[Task item]
In the entries that follow, find the word "vanity" and report each line it is on.

[Data items]

++++++++++

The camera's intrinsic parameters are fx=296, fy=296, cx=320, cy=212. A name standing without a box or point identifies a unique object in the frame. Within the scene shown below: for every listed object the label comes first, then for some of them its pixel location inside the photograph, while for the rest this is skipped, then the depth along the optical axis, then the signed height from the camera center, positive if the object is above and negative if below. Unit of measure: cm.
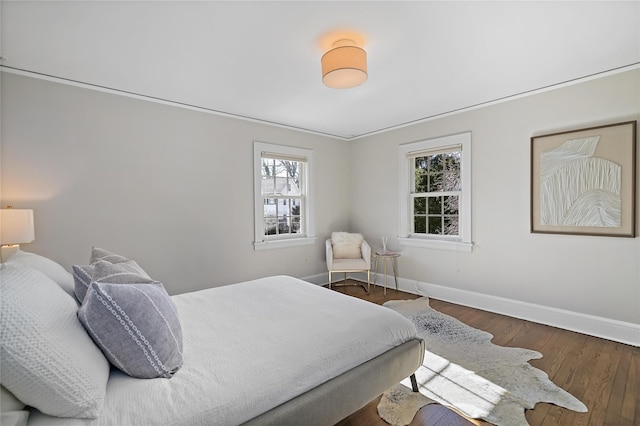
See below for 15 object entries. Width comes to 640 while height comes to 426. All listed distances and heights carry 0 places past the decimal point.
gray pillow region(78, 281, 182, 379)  118 -49
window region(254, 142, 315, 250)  409 +19
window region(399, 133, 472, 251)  377 +21
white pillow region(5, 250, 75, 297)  145 -29
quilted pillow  87 -46
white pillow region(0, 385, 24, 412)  86 -56
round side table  427 -80
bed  104 -69
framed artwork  267 +25
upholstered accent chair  429 -68
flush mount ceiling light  212 +106
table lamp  219 -12
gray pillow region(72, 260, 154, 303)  144 -32
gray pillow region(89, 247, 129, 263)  186 -29
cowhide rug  185 -125
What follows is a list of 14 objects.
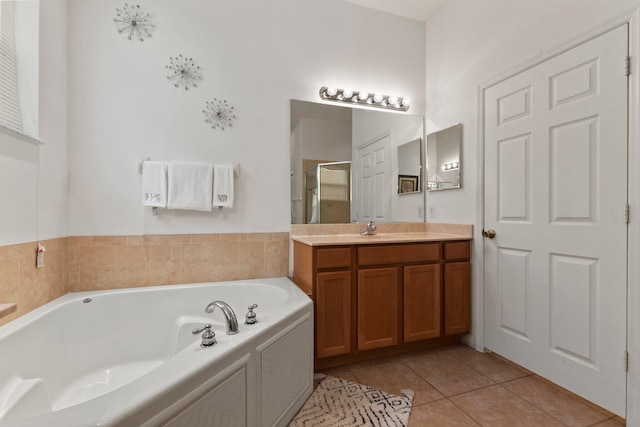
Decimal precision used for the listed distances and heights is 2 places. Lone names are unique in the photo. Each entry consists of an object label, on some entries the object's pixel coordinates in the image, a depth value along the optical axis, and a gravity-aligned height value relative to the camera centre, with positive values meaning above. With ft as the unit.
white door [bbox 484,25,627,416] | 4.75 -0.09
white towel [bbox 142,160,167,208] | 6.39 +0.65
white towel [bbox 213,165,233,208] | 6.84 +0.66
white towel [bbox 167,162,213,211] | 6.53 +0.65
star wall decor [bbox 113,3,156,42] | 6.44 +4.32
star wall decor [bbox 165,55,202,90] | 6.77 +3.34
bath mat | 4.75 -3.43
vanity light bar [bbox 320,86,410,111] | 7.95 +3.31
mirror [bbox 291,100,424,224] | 7.72 +1.39
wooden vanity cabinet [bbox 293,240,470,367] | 6.11 -1.84
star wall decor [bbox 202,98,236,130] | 7.00 +2.44
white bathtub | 2.71 -2.05
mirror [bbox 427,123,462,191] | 7.83 +1.57
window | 4.84 +2.62
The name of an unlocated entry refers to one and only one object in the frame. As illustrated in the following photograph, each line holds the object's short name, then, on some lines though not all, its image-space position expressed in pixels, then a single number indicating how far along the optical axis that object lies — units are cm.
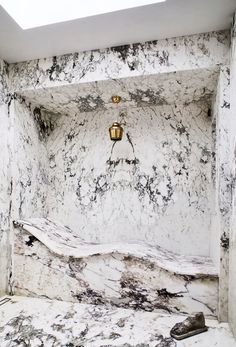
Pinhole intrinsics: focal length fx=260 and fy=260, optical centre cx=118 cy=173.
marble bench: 214
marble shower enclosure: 234
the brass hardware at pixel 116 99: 274
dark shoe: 183
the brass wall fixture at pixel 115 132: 273
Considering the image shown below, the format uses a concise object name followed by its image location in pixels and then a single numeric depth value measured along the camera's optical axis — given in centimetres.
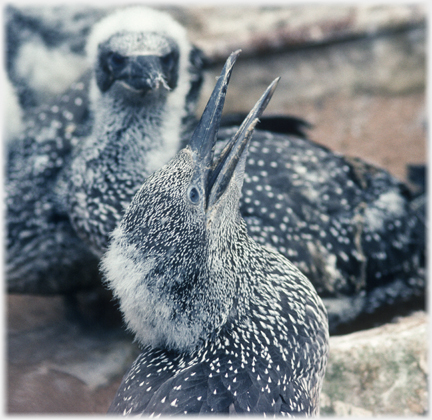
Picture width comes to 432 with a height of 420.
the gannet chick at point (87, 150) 456
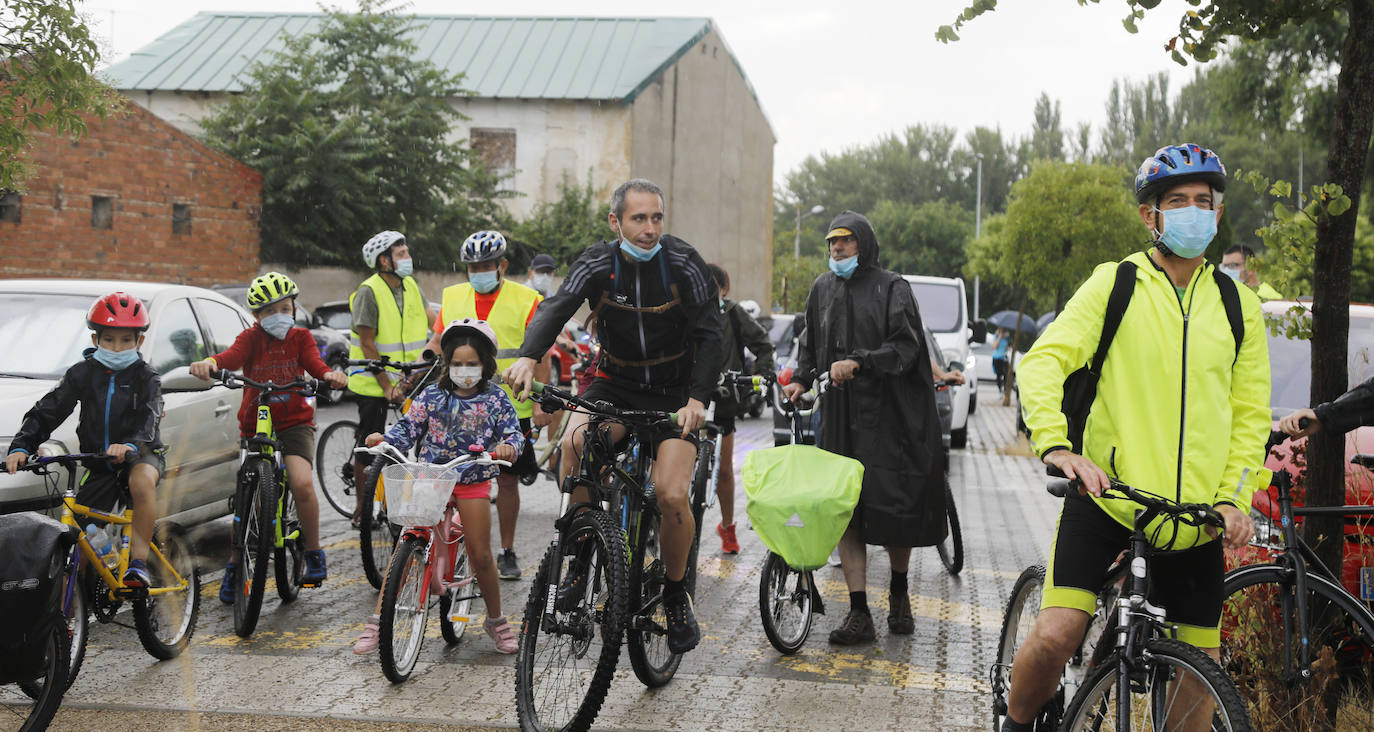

++++++++++

[Written solution]
vanity light bar [bbox 320,86,410,111] | 7.95 +3.31
wooden vanity cabinet [bbox 293,240,470,367] | 6.11 -1.84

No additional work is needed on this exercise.